Hey my name is Ethan and I am 14 years old. I live in the northwestern part of Georgia. I am planning to go hunting on October 22 because that it the beginning of the gun season. I am supposed to be hunting at my best friends house with my dad who has also never hunted before. We have heard to take some doe urine but we don't know where to put it. We have also heard to put on wilderness deoderant and wilderness soap. My friend has a pond at his house but it is about 150 yards from his house. We are not hunting from a tree stand. I was planning on using my Charles Daly 20 guage shotgun with a deer slug but I can't go out and buy anything on such short notice. What are some tips or hints for me to bag my first buck on my first trip. Like where do I need to set up and what do I need to do the night before. What time do I need to arrive at my spot..etc...

Thanx


----------



## Bob Kellam (Apr 8, 2004)

Welcome

Wow that is a bunch of tough questions to answer. North Dakota and Georgia differ a great deal in hunting style and patterns. Here is a link on big game hunting from this site http://www.nodakoutdoors.com/deer-hunting/

If you are hunting stationary, you will need to camo yourself (scent and skin)and any movements you make. as a rule deer are very alert and will notice even the slightest movement. Doe urine is only good if it is from a doe in esturus and you know for sure the rut is on. Under those conditions it will bring a buck in. Scent Lock makes a spray to spray your clothing with. they also make a full line of clothing and cleaning products.

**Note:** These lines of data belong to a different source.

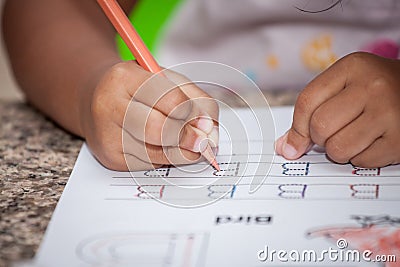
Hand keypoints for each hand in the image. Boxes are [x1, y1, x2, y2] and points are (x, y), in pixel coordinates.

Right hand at [79, 61, 218, 170]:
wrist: (95, 99)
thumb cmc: (137, 88)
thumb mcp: (166, 80)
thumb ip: (194, 100)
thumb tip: (210, 132)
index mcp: (125, 78)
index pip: (170, 100)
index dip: (194, 115)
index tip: (207, 125)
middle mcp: (110, 106)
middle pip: (159, 130)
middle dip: (188, 139)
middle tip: (202, 143)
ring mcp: (107, 135)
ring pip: (156, 153)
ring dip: (180, 153)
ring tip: (188, 145)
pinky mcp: (110, 157)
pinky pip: (148, 165)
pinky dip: (164, 159)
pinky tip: (163, 147)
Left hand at [275, 52, 399, 166]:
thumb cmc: (375, 90)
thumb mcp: (344, 85)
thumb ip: (311, 112)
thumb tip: (284, 147)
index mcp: (353, 67)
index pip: (307, 102)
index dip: (297, 128)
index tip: (293, 143)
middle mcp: (373, 87)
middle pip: (320, 126)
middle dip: (319, 138)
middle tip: (333, 133)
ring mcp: (390, 113)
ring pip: (338, 148)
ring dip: (339, 150)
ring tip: (353, 136)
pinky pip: (361, 161)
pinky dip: (360, 157)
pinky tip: (371, 141)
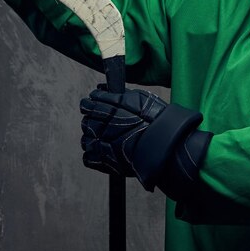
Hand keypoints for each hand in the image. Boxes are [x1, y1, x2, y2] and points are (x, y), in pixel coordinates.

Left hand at [80, 86, 211, 200]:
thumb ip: (120, 95)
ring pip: (85, 139)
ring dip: (92, 138)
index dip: (90, 104)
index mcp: (109, 108)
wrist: (164, 145)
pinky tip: (103, 152)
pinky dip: (93, 155)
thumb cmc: (156, 121)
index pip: (89, 103)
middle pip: (86, 121)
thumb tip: (104, 90)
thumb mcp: (140, 98)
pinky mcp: (104, 160)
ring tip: (104, 139)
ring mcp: (101, 144)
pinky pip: (88, 157)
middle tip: (102, 123)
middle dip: (92, 121)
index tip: (92, 105)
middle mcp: (102, 125)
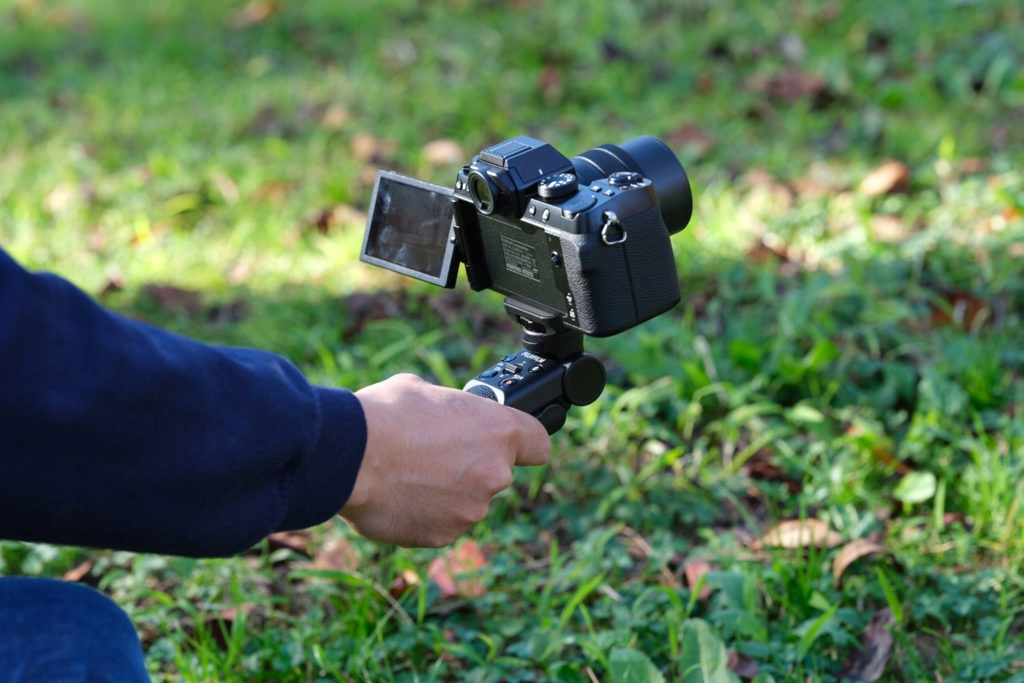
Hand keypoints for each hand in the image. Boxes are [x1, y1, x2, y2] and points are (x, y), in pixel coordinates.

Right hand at [341, 374, 550, 546]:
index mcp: (499, 431)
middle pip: (495, 474)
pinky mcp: (443, 536)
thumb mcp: (424, 391)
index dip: (523, 445)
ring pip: (466, 502)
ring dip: (445, 493)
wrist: (348, 456)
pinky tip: (398, 495)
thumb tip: (442, 417)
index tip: (507, 446)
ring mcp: (471, 510)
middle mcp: (494, 474)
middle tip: (433, 455)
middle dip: (470, 468)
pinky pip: (440, 524)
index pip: (538, 445)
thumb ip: (449, 411)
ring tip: (407, 474)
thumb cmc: (384, 414)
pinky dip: (423, 514)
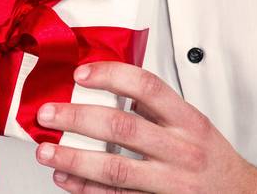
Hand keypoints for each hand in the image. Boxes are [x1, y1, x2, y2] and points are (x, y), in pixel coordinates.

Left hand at [33, 62, 256, 193]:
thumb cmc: (210, 156)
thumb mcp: (192, 123)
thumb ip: (154, 107)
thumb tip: (104, 85)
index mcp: (188, 121)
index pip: (148, 87)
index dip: (111, 76)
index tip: (81, 74)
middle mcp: (181, 150)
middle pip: (122, 129)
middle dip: (78, 119)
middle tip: (48, 114)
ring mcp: (170, 182)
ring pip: (115, 170)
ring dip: (74, 160)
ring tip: (46, 151)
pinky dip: (87, 189)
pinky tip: (66, 179)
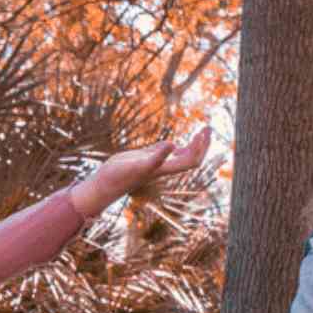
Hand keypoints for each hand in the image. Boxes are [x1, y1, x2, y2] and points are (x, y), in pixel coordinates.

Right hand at [75, 126, 213, 215]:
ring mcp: (154, 163)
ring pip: (180, 156)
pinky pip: (164, 153)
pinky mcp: (144, 159)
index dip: (200, 148)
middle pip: (190, 158)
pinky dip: (173, 146)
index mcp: (165, 168)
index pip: (191, 160)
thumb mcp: (137, 164)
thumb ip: (156, 156)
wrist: (104, 185)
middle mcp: (163, 166)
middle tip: (208, 128)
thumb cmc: (118, 177)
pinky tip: (173, 142)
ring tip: (200, 132)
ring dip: (192, 145)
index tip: (202, 132)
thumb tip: (174, 144)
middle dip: (202, 144)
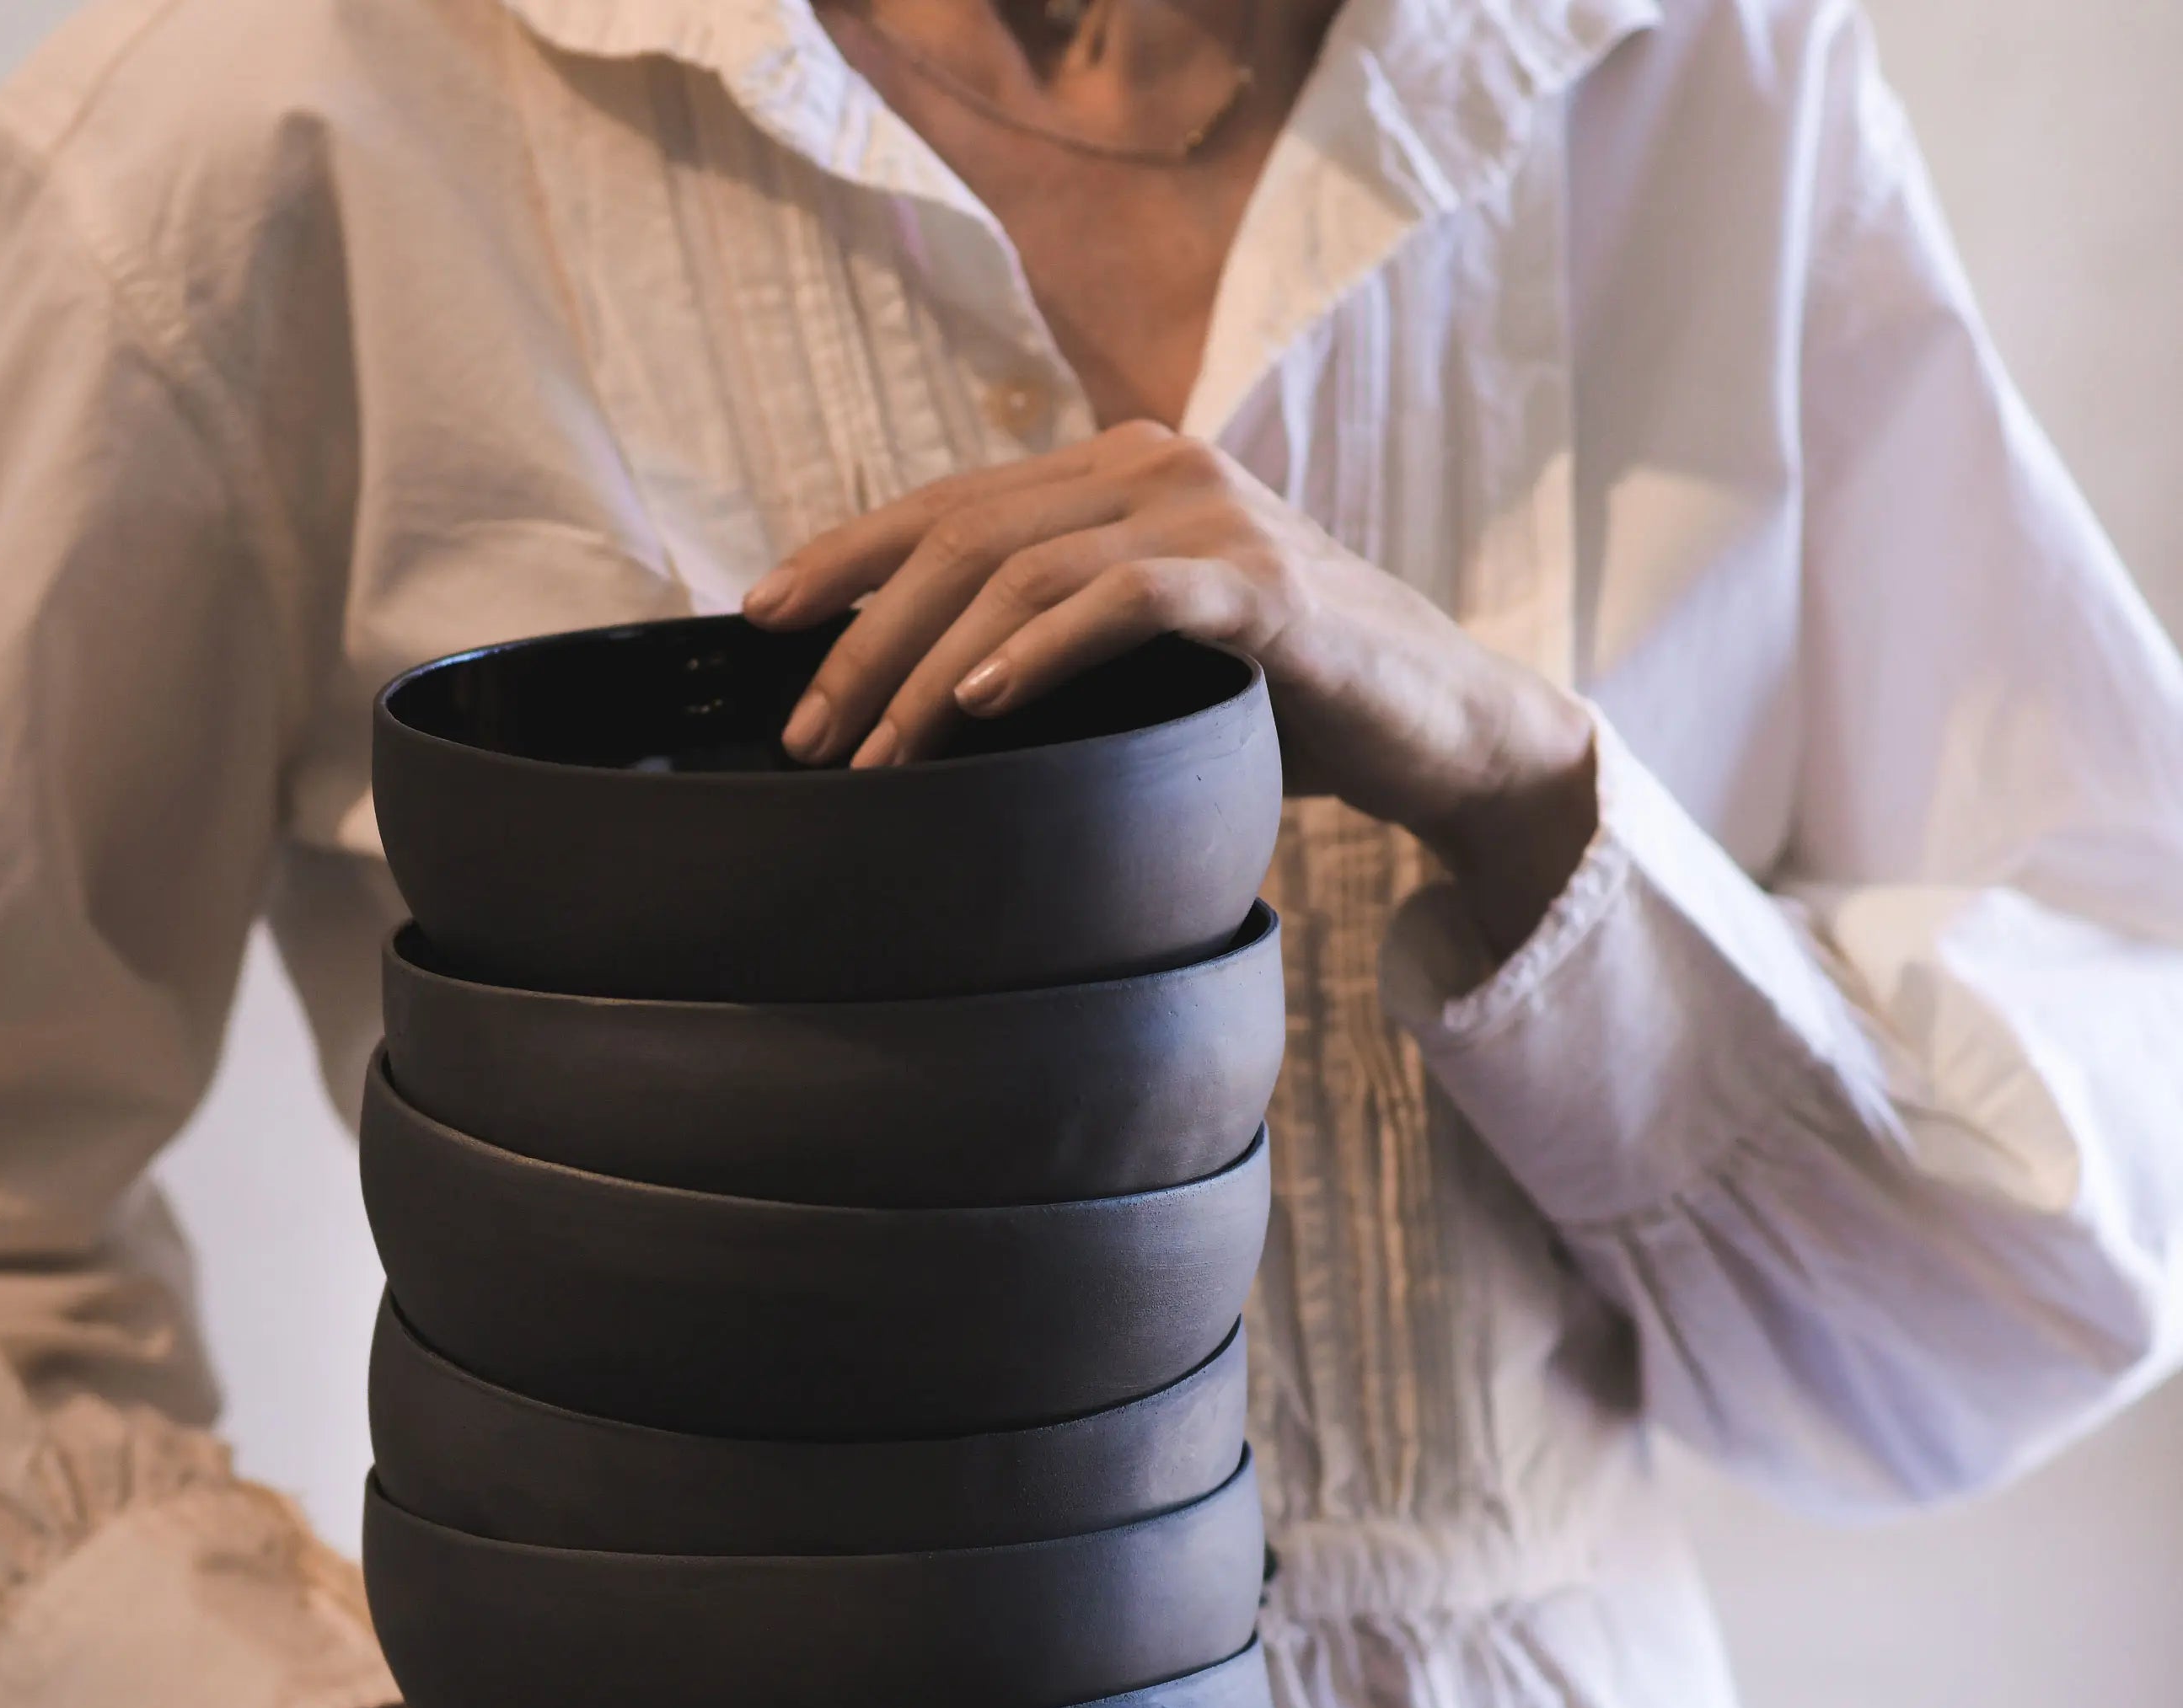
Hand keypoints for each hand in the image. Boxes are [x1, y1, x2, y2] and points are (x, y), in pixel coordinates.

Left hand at [743, 421, 1600, 960]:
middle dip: (865, 634)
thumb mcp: (1145, 663)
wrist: (1438, 727)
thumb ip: (1053, 647)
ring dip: (931, 666)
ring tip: (874, 749)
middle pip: (965, 535)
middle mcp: (1157, 467)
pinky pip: (1127, 601)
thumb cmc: (1279, 704)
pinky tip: (982, 700)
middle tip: (806, 728)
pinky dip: (1044, 649)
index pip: (950, 502)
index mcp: (1117, 473)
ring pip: (1025, 572)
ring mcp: (1213, 517)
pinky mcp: (1264, 588)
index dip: (846, 556)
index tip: (761, 619)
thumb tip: (919, 708)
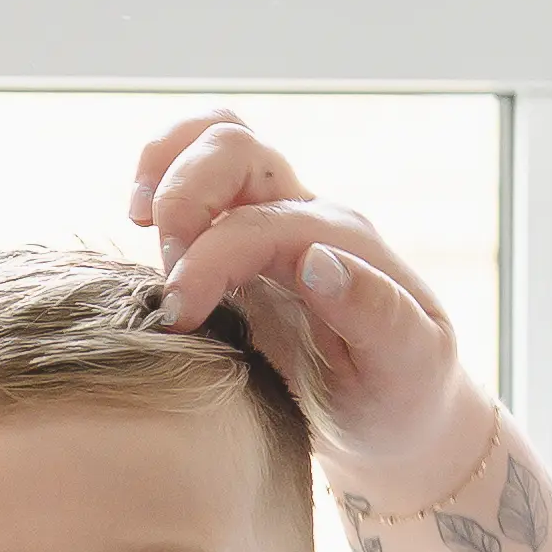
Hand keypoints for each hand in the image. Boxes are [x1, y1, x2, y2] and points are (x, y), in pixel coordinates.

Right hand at [131, 115, 495, 515]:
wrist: (394, 413)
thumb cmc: (400, 394)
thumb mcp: (409, 365)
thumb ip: (377, 312)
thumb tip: (315, 261)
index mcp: (343, 243)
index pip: (258, 222)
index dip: (208, 260)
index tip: (180, 321)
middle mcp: (303, 217)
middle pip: (233, 144)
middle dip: (183, 194)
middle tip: (167, 278)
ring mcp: (265, 219)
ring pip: (210, 138)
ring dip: (164, 169)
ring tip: (142, 224)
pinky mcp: (232, 240)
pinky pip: (189, 173)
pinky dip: (157, 180)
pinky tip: (142, 228)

You can use all of the scent cover you want and if your setup is wrong it will not make any difference. You will want to determine the most probable direction that the deer will come from and set-up in that general area WITH THE WIND IN YOUR FACE! this is called being down wind. if you choose to use a ground blind the dark holes that are designed to shoot out of are 100% deer spookers! get some matching camo net and cover the holes and attach it so you will still be able to move it to shoot.

Any movements you make should be in ultra-slow-motion.

There is so much more that could be written, Please read some of the articles from the link above and if you have any more questions post them up.

Good Luck!!

Bon


----------



## sierra03 (Jan 27, 2005)

I dont know about the full camo thing, remember safety! Haha maybe some orange would be good! If its the start of deer gun season.Maybe you and your dad are rushing this, if you have the money, buy a nice deer rifle and take some time sighting in. Early mornings and evenings are best for deer movements. And everything bob told you about the wind is a good idea. They are expecting you to be hunting them, and they are going to be alert. Maybe walking heavy traveled deer trails and thick cover would be a good idea during the day. Always watch for a dark spot, or something out of the ordinary. And know your target before you pull. Dont forget all the supplies you are going to need to field dress your deer in a timely manner. And have fun, be safe


----------